[Dataset excerpts]
=====

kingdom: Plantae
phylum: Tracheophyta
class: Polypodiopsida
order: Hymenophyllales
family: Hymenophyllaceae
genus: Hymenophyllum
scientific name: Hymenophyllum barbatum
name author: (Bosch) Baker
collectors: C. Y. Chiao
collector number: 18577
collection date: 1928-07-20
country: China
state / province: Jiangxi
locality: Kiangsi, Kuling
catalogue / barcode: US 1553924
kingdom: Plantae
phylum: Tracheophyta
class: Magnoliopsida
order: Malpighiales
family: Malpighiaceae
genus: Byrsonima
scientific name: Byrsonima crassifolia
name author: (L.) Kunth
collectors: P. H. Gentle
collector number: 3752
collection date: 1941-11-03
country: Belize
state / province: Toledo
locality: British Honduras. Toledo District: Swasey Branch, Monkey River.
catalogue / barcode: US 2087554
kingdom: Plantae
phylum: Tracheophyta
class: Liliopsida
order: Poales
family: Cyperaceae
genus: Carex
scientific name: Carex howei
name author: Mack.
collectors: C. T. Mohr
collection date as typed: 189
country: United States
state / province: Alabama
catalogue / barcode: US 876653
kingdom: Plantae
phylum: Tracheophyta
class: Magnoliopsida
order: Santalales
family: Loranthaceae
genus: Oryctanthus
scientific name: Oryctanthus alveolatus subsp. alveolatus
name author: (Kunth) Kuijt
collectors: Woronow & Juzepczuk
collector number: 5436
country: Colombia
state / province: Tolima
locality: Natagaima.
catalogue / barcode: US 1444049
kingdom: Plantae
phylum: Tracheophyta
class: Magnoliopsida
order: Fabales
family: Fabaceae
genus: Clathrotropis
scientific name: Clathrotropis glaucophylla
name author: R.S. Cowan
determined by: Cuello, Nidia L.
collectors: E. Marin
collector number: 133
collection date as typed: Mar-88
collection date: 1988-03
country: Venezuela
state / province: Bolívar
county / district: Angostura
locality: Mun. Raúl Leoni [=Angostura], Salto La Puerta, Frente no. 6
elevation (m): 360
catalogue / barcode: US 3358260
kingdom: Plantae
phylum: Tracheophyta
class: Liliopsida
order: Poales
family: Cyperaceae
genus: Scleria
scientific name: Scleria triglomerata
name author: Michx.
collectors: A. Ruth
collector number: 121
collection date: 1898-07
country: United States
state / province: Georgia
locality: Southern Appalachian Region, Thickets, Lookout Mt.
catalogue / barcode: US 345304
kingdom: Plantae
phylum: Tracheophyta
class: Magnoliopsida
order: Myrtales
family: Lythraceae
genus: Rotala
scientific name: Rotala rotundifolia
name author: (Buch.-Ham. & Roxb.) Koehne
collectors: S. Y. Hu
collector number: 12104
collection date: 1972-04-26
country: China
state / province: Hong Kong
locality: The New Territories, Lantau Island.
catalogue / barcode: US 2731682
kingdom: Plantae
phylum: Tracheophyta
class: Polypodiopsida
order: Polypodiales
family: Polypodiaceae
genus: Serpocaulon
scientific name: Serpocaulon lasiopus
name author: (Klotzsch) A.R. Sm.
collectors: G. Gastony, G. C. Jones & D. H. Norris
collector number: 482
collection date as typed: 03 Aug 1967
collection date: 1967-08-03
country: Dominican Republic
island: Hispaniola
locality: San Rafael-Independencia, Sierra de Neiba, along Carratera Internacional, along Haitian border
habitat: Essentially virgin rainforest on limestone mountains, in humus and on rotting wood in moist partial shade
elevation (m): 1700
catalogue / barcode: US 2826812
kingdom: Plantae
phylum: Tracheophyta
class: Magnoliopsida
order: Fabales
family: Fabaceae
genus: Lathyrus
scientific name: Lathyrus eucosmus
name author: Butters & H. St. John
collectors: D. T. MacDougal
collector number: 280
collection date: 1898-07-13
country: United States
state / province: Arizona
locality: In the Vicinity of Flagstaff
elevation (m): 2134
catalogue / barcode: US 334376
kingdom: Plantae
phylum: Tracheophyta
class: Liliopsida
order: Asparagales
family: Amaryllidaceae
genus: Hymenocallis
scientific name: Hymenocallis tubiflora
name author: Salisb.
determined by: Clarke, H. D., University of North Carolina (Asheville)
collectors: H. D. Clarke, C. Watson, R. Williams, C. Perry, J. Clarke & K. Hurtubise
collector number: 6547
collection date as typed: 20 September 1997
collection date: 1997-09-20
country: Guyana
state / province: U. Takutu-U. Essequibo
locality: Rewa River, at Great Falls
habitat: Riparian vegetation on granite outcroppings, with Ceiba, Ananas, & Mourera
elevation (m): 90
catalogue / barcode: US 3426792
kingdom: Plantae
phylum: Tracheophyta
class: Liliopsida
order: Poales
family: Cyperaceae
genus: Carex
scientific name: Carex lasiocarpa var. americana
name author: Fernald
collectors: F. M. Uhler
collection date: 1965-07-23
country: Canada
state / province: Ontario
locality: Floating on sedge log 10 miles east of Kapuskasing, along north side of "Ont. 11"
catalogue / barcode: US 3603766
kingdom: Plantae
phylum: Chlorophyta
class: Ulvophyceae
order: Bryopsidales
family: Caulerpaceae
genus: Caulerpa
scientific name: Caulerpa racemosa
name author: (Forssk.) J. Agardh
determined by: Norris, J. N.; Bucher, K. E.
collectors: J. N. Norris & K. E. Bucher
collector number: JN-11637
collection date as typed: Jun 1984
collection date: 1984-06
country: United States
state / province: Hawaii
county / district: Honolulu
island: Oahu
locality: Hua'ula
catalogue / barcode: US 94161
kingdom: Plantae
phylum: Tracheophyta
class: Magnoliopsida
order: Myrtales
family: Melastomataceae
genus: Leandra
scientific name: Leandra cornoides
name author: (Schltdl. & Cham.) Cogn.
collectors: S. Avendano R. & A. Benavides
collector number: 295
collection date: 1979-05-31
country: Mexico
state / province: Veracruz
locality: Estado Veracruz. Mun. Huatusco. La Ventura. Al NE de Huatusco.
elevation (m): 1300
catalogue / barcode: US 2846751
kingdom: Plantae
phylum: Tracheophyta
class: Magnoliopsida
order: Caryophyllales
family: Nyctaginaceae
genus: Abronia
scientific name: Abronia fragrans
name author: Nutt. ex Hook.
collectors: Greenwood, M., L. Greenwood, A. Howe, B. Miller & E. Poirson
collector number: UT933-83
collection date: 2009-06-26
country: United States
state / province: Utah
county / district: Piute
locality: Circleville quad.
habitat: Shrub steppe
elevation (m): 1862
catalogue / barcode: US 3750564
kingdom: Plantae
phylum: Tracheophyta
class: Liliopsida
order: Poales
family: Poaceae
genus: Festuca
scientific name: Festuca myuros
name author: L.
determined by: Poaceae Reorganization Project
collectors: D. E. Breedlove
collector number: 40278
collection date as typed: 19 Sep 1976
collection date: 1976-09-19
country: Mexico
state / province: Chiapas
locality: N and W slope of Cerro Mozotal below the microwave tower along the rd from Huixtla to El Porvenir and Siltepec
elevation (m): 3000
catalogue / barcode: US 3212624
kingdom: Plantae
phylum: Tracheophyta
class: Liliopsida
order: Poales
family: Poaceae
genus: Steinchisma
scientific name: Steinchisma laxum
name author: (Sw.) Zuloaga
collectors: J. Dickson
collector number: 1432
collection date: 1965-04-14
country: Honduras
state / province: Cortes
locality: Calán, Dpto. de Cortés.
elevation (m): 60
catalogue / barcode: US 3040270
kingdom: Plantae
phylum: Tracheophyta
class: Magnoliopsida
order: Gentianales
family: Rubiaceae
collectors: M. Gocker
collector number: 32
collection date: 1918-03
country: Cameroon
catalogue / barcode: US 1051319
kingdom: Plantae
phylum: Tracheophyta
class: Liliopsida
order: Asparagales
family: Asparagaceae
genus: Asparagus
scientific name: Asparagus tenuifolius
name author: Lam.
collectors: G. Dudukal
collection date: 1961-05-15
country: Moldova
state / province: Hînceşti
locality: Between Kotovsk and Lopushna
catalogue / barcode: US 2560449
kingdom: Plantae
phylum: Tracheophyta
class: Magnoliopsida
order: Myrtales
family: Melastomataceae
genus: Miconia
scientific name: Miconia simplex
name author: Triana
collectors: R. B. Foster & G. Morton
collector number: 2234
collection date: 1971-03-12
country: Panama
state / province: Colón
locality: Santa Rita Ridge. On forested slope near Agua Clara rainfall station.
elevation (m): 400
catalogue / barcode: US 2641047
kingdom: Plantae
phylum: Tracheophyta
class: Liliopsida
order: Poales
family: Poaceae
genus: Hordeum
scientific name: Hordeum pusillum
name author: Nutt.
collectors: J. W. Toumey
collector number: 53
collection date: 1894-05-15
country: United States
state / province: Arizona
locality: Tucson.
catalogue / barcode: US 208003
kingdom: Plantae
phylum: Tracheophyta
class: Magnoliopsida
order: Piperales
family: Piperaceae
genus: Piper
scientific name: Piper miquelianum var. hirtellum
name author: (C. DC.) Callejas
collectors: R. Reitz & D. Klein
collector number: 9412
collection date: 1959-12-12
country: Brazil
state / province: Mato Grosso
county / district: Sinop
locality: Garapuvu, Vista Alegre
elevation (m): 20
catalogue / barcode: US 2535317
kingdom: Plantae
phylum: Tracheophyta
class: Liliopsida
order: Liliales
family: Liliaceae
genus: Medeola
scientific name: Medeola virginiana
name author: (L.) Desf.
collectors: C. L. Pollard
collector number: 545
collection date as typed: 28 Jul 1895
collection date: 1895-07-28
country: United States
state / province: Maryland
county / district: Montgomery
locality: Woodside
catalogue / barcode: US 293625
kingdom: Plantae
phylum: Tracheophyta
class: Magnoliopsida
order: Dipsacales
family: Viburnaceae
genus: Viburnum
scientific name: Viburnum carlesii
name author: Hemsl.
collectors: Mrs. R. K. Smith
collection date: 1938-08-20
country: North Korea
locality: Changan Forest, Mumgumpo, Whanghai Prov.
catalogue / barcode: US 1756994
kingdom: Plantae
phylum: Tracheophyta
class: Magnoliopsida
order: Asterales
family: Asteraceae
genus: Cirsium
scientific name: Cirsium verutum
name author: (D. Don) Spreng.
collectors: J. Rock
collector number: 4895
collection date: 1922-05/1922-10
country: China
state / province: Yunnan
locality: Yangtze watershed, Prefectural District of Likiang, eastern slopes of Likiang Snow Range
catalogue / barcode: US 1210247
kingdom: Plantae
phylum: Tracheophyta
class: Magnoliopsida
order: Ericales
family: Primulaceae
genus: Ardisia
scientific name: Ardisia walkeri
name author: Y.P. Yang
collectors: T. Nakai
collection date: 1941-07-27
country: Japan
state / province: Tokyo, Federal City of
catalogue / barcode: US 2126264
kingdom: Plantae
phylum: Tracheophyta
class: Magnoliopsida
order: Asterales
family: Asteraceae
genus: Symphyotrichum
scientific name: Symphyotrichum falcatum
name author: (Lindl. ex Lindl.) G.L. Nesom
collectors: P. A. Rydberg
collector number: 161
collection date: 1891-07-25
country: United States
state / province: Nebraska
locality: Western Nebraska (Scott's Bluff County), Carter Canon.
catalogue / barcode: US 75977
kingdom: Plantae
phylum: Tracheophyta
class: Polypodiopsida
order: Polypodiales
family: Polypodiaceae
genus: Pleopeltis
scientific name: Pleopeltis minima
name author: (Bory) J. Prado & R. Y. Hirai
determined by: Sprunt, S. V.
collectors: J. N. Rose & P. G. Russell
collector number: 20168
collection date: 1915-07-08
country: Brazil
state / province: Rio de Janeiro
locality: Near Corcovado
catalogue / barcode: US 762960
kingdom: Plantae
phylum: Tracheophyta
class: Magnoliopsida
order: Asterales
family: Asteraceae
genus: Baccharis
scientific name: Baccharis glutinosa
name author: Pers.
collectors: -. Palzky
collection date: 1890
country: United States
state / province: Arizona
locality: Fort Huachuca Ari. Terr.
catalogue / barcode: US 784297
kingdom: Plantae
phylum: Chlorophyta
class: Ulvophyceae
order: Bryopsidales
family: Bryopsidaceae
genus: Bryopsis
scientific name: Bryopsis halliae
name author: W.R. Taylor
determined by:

=====

Task description - Put the lines of the material into a numbered list, starting at the first line and ending at the line that contains "family: Malpighiaceae", with both of those lines included. Leave out any blank lines.

Response -
1. kingdom: Plantae
2. phylum: Tracheophyta
3. class: Polypodiopsida
4. order: Hymenophyllales
5. family: Hymenophyllaceae
6. genus: Hymenophyllum
7. scientific name: Hymenophyllum barbatum
8. name author: (Bosch) Baker
9. collectors: C. Y. Chiao
10. collector number: 18577
11. collection date: 1928-07-20
12. country: China
13. state / province: Jiangxi
14. locality: Kiangsi, Kuling
15. catalogue / barcode: US 1553924
16. kingdom: Plantae
17. phylum: Tracheophyta
18. class: Magnoliopsida
19. order: Malpighiales
20. family: Malpighiaceae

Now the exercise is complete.